Cela étant, ce retrait du traité FNI arrange aussi les États-Unis, dans la mesure où ce texte leur liait les mains face à la Chine, qui a toute latitude pour développer et déployer des missiles à capacité nucléaire d’une portée comprise entre 500 et 5.000 km. Et la Russie peut également y trouver son compte, si son objectif est de « menacer l’Europe », comme le suggérait une récente évaluation du renseignement américain.

« Nous pensons que la Russie souhaite probablement ne pas être contrainte par le traité FNI, dans la mesure où elle modernise son armée avec des missiles […] qui, selon nous, sont conçus pour cibler les infrastructures militaires et économiques européennes critiques et être ainsi en mesure de contraindre les alliés de l’Otan », avait en effet estimé Dan Coats, le directeur national du renseignement américain, en novembre 2018.

La crainte de la plupart des pays européens est de voir le Vieux Continent d’être le théâtre d’une nouvelle course aux armements, la fin du traité FNI supposant une adaptation de la stratégie et de la posture de dissuasion de l’Alliance atlantique.

Cela étant, l’Otan a dit « appuyer pleinement » la décision de Washington. « Les Alliés constatent avec regret que la Russie, suivant le comportement plus général qui est le sien, continue de nier cette violation du traité FNI, refuse d’apporter une réponse crédible, et n’a pris aucune mesure concrète dans le sens d’un retour à un respect total et vérifiable », souligne l’organisation, dans un communiqué.

La décision américaine a été prise « face aux risques importants que la Russie fait peser sur la sécurité euro-atlantique en ayant procédé en secret aux essais, à la production et à la mise en service de systèmes de missile de croisière à lanceur terrestre 9M729 », affirme l’Otan. Aussi, « les Alliés appuient pleinement cette démarche », assure-t-elle.

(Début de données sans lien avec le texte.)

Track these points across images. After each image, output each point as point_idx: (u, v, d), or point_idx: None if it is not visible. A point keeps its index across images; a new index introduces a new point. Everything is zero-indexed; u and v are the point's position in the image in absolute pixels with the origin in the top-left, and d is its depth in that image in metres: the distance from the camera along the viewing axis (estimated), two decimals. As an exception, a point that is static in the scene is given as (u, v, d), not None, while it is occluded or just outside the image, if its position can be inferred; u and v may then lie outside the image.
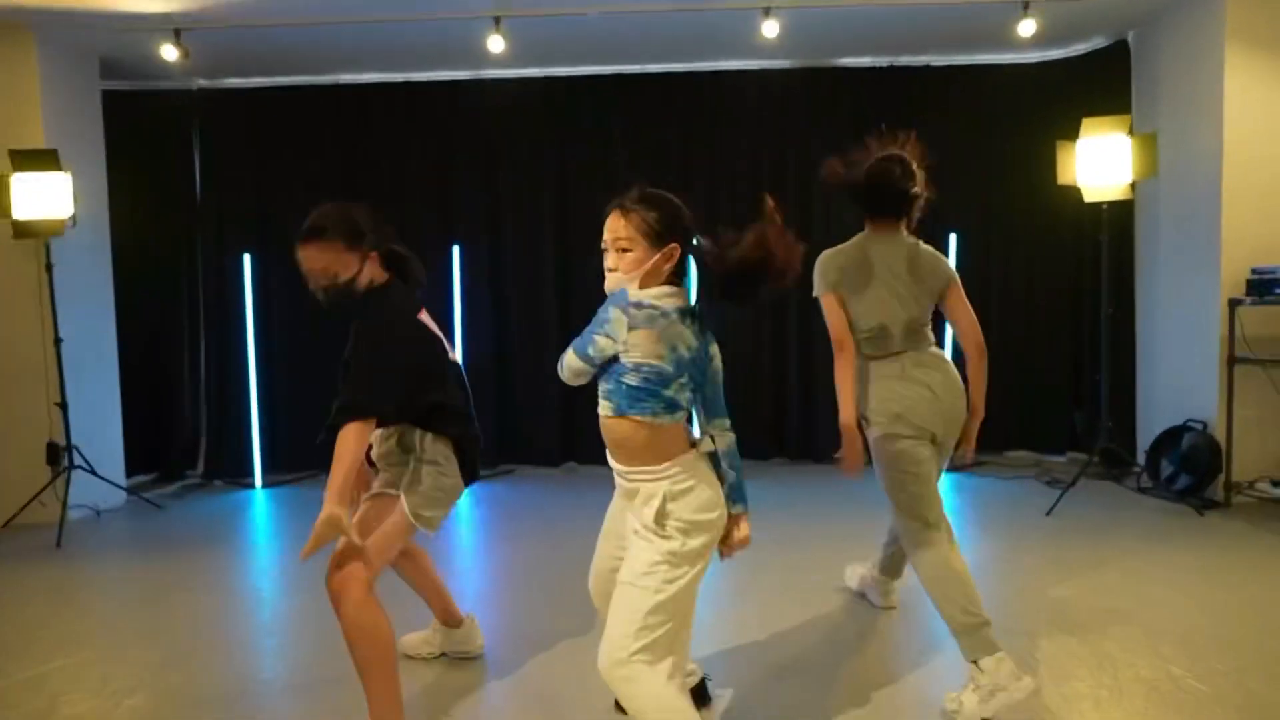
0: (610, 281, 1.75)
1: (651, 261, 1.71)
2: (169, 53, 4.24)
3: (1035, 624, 2.68)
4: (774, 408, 5.35)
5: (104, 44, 4.49)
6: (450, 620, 2.50)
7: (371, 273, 2.12)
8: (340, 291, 2.08)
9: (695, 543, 1.66)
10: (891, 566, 2.76)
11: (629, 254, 1.73)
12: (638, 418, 1.67)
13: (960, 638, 2.10)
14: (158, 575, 3.45)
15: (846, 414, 2.29)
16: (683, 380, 1.69)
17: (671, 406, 1.68)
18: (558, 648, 2.58)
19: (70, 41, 4.42)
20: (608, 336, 1.66)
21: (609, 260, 1.76)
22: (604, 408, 1.72)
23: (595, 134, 5.23)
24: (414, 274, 2.22)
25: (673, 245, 1.73)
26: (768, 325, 5.29)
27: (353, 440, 1.89)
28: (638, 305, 1.67)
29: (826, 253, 2.45)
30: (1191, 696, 2.18)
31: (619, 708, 2.17)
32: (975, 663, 2.06)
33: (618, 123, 5.21)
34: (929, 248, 2.41)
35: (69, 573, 3.53)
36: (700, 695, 2.14)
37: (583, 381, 1.76)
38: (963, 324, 2.36)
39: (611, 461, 1.77)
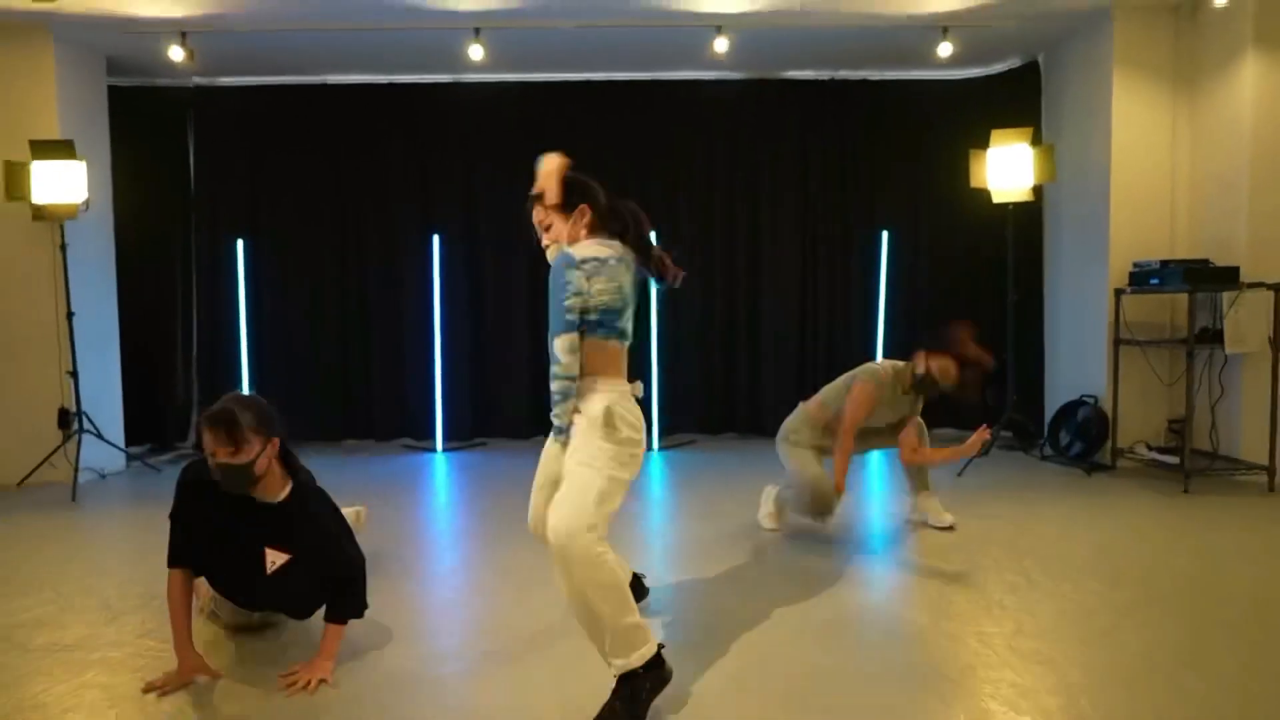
0: (551, 254, 2.13)
1: (570, 226, 2.16)
2: (175, 54, 4.66)
3: (930, 551, 3.23)
4: (724, 384, 5.86)
5: (111, 44, 4.88)
6: None
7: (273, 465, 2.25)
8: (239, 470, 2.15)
9: (634, 449, 2.05)
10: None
11: (551, 229, 2.16)
12: (597, 339, 2.05)
13: (785, 503, 3.44)
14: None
15: None
16: (628, 312, 2.11)
17: (621, 335, 2.09)
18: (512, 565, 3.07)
19: (82, 42, 4.81)
20: (576, 294, 1.99)
21: (545, 241, 2.19)
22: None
23: (564, 135, 5.71)
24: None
25: (582, 207, 2.14)
26: (719, 307, 5.82)
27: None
28: (583, 261, 2.02)
29: None
30: (1031, 583, 2.74)
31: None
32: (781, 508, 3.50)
33: (585, 125, 5.71)
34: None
35: (87, 520, 3.93)
36: (637, 588, 2.58)
37: (575, 355, 2.00)
38: None
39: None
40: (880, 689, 2.08)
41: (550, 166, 2.18)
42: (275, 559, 2.25)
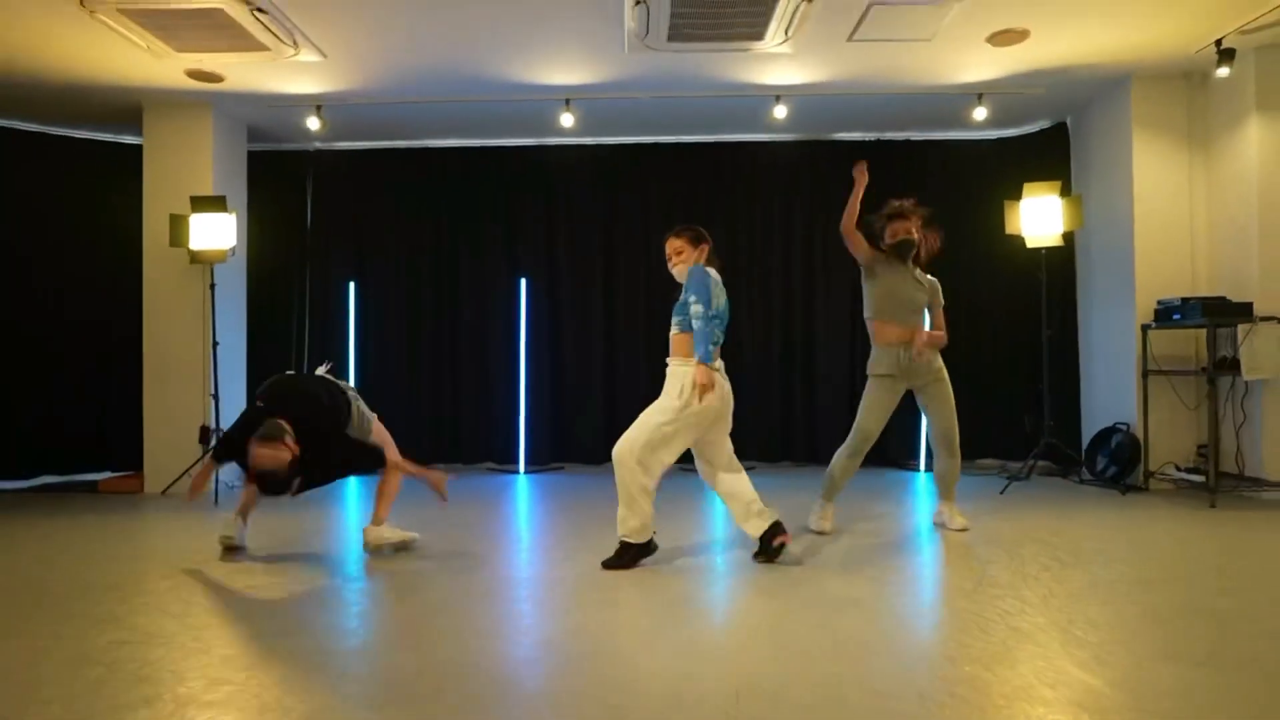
0: (679, 273, 3.33)
1: (696, 254, 3.33)
2: (313, 123, 5.46)
3: (970, 542, 3.68)
4: (782, 416, 6.38)
5: (255, 116, 5.72)
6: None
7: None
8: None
9: (691, 408, 3.18)
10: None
11: (680, 255, 3.34)
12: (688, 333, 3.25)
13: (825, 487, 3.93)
14: (290, 523, 4.47)
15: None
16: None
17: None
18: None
19: (234, 114, 5.67)
20: (711, 299, 3.19)
21: (673, 262, 3.36)
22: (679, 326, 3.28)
23: (637, 190, 6.42)
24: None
25: (704, 246, 3.35)
26: (776, 345, 6.37)
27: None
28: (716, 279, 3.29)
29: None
30: (1065, 567, 3.18)
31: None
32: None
33: (656, 181, 6.40)
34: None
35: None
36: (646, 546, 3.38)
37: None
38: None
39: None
40: (933, 630, 2.55)
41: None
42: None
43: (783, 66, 4.98)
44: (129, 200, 5.59)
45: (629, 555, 3.29)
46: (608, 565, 3.29)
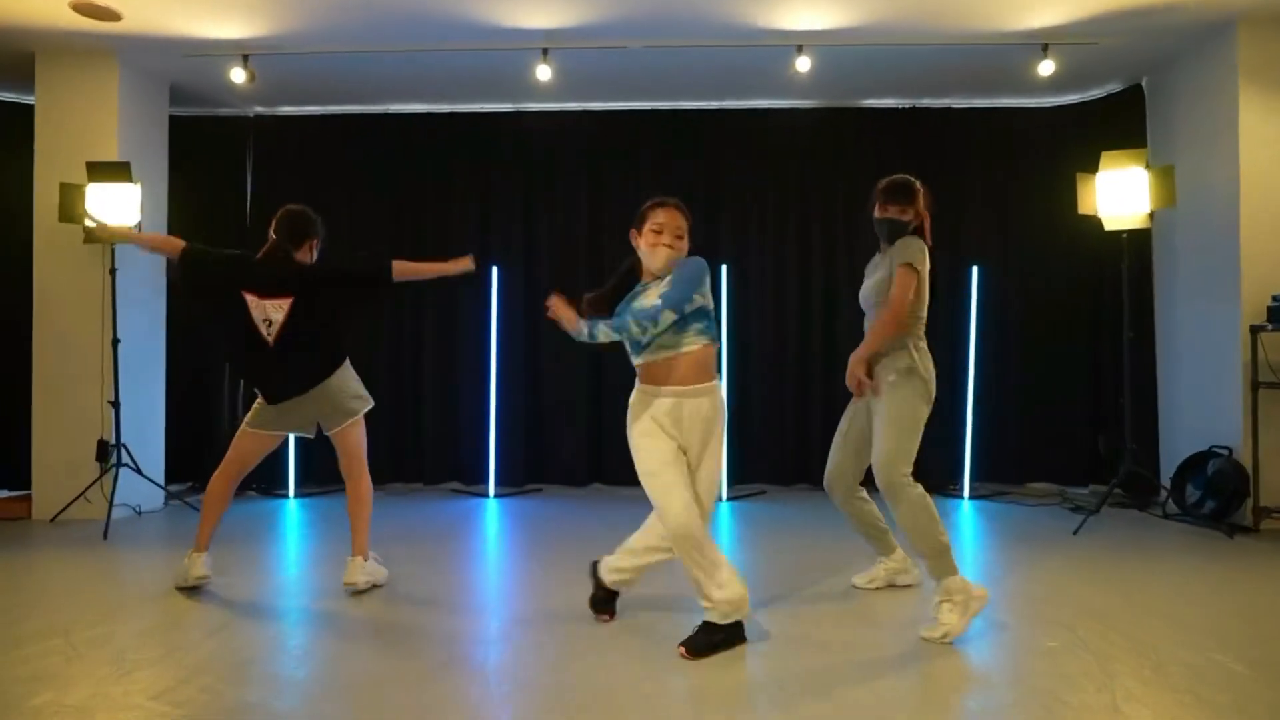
0: (668, 255, 2.50)
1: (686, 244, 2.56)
2: (238, 75, 4.53)
3: (1073, 618, 2.72)
4: (798, 432, 5.41)
5: (176, 70, 4.79)
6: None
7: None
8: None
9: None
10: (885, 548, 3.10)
11: (682, 241, 2.52)
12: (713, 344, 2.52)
13: (929, 560, 2.56)
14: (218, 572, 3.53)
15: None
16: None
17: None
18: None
19: (147, 67, 4.73)
20: (703, 289, 2.46)
21: (666, 240, 2.49)
22: (696, 341, 2.47)
23: (627, 166, 5.47)
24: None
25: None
26: (791, 350, 5.41)
27: None
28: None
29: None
30: (1230, 674, 2.22)
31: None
32: (941, 580, 2.53)
33: (648, 155, 5.45)
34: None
35: (115, 561, 3.62)
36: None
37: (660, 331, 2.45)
38: None
39: (681, 386, 2.48)
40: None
41: None
42: (278, 309, 3.11)
43: (806, 4, 4.03)
44: (27, 168, 4.66)
45: (722, 636, 2.43)
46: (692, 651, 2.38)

Et d’ajouter : « L’Otan continue à suivre de près les implications des missiles à portée intermédiaire russes sur le plan de la sécurité et continuera à prendre les mesures nécessaires pour assurer la crédibilité et l’efficacité de la posture globale de dissuasion et de défense de l’Alliance. » Toutefois, « nous continuons d’aspirer à une relation constructive avec la Russie, lorsque les actions de cette dernière le permettront », est-il écrit dans le communiqué.